[Human keypoint data]
☆ ☆ ☆ ☆ ☆ ☆ ☆

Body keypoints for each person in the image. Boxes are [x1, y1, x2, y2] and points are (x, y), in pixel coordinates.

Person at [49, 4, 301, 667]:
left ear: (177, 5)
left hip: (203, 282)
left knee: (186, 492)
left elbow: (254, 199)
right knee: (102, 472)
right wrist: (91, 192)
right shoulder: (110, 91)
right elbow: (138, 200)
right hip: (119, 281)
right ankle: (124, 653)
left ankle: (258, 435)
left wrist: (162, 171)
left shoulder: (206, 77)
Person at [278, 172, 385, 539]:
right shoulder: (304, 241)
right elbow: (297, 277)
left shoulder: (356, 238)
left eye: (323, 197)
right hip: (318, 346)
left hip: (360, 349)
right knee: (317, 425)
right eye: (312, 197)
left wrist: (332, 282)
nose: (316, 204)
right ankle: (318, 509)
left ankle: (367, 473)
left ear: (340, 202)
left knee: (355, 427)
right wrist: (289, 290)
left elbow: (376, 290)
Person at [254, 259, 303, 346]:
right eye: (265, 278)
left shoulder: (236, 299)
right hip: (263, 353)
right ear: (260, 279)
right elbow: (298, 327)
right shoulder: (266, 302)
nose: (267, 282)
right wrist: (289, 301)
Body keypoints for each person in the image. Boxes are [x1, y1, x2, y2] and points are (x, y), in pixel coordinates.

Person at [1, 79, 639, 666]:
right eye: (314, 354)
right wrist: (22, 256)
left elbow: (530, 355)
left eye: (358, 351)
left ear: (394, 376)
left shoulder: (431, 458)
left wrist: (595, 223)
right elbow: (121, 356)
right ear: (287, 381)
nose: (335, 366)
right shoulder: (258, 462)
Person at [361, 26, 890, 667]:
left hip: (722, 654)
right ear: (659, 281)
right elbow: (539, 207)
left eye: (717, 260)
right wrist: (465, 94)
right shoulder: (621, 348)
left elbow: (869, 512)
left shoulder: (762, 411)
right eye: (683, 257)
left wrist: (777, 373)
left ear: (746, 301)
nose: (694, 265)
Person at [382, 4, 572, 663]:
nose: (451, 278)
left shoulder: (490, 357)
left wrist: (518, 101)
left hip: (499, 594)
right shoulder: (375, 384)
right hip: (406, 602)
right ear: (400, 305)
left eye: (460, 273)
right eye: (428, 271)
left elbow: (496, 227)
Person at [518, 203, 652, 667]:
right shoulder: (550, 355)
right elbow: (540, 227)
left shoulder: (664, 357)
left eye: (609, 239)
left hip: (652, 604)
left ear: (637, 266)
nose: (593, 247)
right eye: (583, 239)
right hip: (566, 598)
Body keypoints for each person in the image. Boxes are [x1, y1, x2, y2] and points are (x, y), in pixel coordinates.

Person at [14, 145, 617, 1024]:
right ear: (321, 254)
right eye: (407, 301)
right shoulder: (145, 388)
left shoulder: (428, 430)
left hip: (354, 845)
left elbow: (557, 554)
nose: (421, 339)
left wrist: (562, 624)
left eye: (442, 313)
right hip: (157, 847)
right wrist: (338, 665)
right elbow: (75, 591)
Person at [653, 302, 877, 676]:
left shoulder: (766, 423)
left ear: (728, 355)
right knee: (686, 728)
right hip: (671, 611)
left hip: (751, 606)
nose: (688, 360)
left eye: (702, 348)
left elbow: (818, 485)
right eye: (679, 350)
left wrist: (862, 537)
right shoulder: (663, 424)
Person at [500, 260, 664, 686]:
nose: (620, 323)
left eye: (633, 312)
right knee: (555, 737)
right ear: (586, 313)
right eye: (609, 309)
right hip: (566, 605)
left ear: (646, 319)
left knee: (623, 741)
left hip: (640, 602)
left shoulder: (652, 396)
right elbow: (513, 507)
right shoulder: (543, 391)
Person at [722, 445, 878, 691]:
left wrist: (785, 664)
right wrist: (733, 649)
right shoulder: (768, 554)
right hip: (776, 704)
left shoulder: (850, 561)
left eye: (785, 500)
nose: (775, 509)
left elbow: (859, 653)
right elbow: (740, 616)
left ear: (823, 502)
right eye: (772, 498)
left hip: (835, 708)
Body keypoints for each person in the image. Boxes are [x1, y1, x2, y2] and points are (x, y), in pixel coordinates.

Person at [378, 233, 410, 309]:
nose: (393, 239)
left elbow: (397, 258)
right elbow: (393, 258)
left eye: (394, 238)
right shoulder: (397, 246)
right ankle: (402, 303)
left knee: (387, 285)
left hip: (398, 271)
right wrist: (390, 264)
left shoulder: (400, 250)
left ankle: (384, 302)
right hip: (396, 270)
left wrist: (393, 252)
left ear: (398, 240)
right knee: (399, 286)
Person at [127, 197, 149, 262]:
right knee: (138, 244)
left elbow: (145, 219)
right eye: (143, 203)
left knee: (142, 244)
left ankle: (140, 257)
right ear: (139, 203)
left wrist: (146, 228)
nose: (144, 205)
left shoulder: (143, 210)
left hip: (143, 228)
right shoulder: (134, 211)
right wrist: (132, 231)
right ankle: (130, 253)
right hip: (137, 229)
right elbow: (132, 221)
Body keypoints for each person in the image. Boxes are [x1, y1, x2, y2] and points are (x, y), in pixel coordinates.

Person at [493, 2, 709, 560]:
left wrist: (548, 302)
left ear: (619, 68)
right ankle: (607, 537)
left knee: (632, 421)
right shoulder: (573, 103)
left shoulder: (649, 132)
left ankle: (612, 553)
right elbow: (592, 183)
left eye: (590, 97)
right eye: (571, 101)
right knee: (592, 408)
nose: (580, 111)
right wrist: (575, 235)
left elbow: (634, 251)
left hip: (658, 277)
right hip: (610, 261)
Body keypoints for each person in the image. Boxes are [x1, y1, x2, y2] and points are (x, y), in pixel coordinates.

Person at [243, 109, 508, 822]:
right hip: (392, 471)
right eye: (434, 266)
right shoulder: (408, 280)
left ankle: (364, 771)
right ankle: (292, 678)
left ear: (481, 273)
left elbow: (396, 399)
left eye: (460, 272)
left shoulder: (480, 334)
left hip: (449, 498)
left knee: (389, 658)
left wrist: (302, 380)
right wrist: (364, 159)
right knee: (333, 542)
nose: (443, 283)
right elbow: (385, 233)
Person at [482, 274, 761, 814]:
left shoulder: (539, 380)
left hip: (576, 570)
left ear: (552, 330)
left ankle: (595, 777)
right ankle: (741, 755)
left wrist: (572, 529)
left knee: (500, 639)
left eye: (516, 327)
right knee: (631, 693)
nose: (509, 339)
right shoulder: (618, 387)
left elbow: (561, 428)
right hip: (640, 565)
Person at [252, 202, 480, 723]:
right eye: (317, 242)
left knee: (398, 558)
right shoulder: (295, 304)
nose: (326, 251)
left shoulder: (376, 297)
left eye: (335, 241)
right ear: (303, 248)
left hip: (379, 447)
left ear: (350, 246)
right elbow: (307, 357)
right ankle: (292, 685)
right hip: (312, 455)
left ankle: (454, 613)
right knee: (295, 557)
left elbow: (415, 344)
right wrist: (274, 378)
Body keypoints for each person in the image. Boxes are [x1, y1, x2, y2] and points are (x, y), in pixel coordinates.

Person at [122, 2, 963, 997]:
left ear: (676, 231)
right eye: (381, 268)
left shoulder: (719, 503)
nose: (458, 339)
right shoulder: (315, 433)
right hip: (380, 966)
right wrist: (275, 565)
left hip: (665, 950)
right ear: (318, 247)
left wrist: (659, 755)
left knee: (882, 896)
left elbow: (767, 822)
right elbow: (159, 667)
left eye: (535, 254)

☆ ☆ ☆ ☆ ☆ ☆ ☆

- Exercise brief
Could you return exactly the lines above from the line with "left ankle: (612, 553)" to the line with "right eye: (434, 266)", both included, and nothing else?

- Solved exercise
left ankle: (612, 553)
right elbow: (592, 183)
left eye: (590, 97)
right eye: (571, 101)
right knee: (592, 408)
nose: (580, 111)
right wrist: (575, 235)
left elbow: (634, 251)
left hip: (658, 277)
right hip: (610, 261)
Body keypoints for each person in the image. Boxes are [x1, y1, x2, y2] and points are (x, y), in pixel coordinates.

Person at [243, 109, 508, 822]:
right hip: (392, 471)
right eye: (434, 266)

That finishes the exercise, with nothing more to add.